Consider laundry and how much of it is dirtied during daily use at any one of the many facilities at the University of Miami School of Medicine. All the school’s laundry is sent out of state to be cleaned, said Ronald Bogue, assistant vice president for facilities and services at the school.

But if UM teamed with Jackson Memorial Hospital and put out bids for a vendor, Mr. Bogue said, they could offer a big contract to a private business with stipulations that the work be done in the Civic Center and are citizens would be hired. It would keep money circulating locally and give the school and the hospital a way to hold costs, he said.

The same philosophy of efficiency could be applied to a range of services such as leasing photocopiers, supplying paper and ink and so on, he said.

Mayor Diaz and Ms. Shalala are sending out letters to more than 35 investors in the area urging them to participate in the partnership. They include neighborhood groups to the area’s public schools and Miami-Dade County, which Mayor Diaz said he will ask to provide signage to help commuters navigate the area.

"Those are the kinds of little things that are big things," Mayor Diaz said.

The first meeting of the partnership will be 9-11 a.m. April 13 in the seventh-floor auditorium of the Lois Pope Life Center at the University of Miami School of Medicine, 1095 NW 14th Terrace.

The two announced the partnership Tuesday at the Life Center with John Clarkson, senior vice president for medical affairs and dean of UM’s School of Medicine. The plan includes implementing a design created in 2002 by international planning firm EDAW that focused on improving the area as part of an annual summer educational program.

The City of Miami will contract any needed studies to make the plan a reality. Ms. Shalala said Elizabeth Plater-Zyberk, dean of the School of Architecture, and her students will participate, as will deans from UM’s schools of nursing, business, law and education.

In addition to UM and Jackson, the area is home to the Veteran Administration Medical Center, Cedars Medical Center, the Richard E. Gerstein Justice Building, the State’s Attorney’s Office, the Miami Dade College Medical Campus and the Lindsey Hopkins Technical Education Center.

The area boasts three mass-transit stations and eight bus routes and can be accessed from Interstate 95 and state roads 836 and 122.

Creation of the Miami is the first step of a master plan put together by 14 planning, architecture and landscape design students two years ago.

The team of students, participants in the 23rd Annual EDAW Summer Student Program, spent two weeks in 2002 developing a master plan for the area west of downtown Miami and north of State Road 836 that is home to many local medical, legal and educational institutions including the University of Miami School of Medicine, Jackson Memorial Hospital, Veteran Administration Medical Center, Cedars Medical Center, Richard E. Gerstein Justice Building, the State’s Attorney’s Office, Miami-Dade College Medical Campus and the Lindsey Hopkins Technical Education Center.

The area is roughly bounded by Northwest 20th Street, the Miami River, Northwest 7th Avenue and Northwest 12th Avenue. According to the study, about one of every 28 jobs in the state is located in the Civic Center area.

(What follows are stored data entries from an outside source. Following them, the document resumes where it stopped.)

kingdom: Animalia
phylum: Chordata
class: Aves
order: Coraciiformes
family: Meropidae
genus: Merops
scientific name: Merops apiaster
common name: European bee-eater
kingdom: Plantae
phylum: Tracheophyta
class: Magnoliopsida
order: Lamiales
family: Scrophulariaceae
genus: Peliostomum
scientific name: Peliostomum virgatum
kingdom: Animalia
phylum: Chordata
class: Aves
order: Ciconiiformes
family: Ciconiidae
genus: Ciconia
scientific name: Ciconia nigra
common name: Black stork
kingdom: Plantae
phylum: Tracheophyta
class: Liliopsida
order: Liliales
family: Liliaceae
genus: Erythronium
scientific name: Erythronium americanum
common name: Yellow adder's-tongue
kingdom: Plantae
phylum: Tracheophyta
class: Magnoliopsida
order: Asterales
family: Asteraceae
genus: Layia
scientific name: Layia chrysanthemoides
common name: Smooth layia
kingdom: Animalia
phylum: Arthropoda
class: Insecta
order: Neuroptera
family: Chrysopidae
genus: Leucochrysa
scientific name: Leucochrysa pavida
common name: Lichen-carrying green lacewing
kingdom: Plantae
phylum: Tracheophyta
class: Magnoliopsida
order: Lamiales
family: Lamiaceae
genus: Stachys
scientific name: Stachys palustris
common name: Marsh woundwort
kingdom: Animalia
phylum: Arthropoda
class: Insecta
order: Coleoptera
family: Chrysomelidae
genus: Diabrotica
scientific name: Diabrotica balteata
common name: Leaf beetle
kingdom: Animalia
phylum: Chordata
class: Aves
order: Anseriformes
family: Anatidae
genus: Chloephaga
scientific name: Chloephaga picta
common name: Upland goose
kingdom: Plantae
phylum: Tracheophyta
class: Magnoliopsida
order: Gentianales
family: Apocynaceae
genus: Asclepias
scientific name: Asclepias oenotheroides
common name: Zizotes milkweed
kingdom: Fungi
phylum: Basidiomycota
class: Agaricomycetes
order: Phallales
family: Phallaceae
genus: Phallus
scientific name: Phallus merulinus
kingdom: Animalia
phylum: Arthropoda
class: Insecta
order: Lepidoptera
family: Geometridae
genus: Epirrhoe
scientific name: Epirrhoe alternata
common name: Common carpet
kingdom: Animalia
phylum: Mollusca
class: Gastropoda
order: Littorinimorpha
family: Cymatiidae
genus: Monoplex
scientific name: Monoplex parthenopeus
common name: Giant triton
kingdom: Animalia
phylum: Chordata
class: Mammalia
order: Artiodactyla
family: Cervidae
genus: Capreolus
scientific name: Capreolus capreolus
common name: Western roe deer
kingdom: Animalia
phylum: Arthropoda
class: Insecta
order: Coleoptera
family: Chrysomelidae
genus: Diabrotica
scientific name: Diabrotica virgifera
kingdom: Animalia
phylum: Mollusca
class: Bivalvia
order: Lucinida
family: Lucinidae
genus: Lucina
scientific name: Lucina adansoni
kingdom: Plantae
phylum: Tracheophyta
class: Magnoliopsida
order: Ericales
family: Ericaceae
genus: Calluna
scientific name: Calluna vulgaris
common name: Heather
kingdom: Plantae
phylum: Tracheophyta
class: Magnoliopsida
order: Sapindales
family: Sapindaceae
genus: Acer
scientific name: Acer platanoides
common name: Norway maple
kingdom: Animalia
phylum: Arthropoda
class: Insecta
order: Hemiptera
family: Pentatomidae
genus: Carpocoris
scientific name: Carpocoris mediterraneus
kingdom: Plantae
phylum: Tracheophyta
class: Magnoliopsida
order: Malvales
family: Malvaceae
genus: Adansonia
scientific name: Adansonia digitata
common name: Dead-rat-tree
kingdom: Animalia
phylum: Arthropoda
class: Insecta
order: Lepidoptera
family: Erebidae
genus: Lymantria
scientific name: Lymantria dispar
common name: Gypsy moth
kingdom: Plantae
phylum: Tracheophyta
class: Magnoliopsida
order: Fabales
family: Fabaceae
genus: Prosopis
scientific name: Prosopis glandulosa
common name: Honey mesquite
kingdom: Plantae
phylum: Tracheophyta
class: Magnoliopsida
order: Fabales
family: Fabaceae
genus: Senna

Envisioned in the plan are new additions to the area including:

•Restoring five natural areas or gardens along Wagner Creek, a waterway that was noted as a challenge to the area because of pollution.

•Creating an entertainment and living complex along the Miami River along 11th Street.

•Revitalizing the corridors of Northwest 11th, 14th and 20th streets and Northwest Seventh, 10th and 12th for pedestrian use.

•Improving circulation around the medical center by opening up roadways and reconnecting streets.

•Bringing more retail and restoring historic housing in the Highland Park neighborhood.

Zoning changes were among the recommendations of a second phase of the plan, especially around the Civic Center and Santa Clara transit stations and along Northwest 20th Street and Seventh Avenue. A conservation district was also recommended for Highland Park. The final phase suggests a self-taxing district.